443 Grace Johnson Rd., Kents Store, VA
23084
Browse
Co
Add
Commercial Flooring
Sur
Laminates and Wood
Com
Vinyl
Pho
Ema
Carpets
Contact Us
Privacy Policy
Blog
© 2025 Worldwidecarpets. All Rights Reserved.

· · · ·

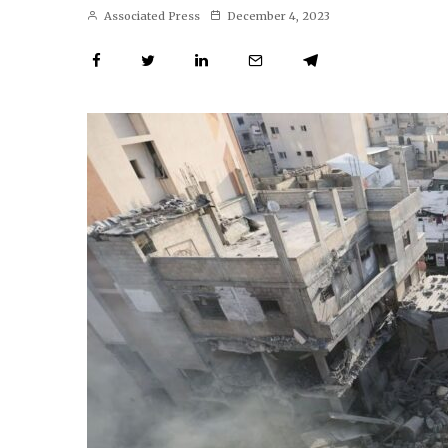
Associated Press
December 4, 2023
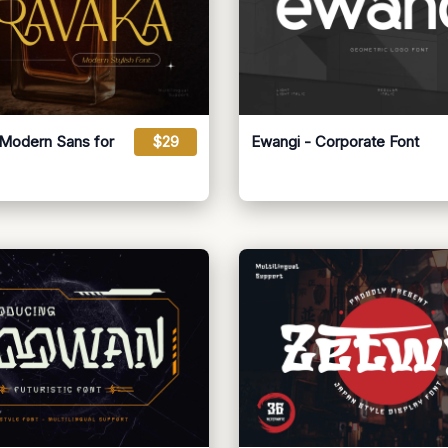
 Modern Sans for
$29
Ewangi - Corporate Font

· · · ·

* _What you should do_: Repeat, exactly as they stand above, the lines from the line with "Privacy Policy" to the line with "All Rights Reserved.", both lines included.

* _Written solution_:
Privacy Policy
Blog
© 2025 Worldwidecarpets. All Rights Reserved.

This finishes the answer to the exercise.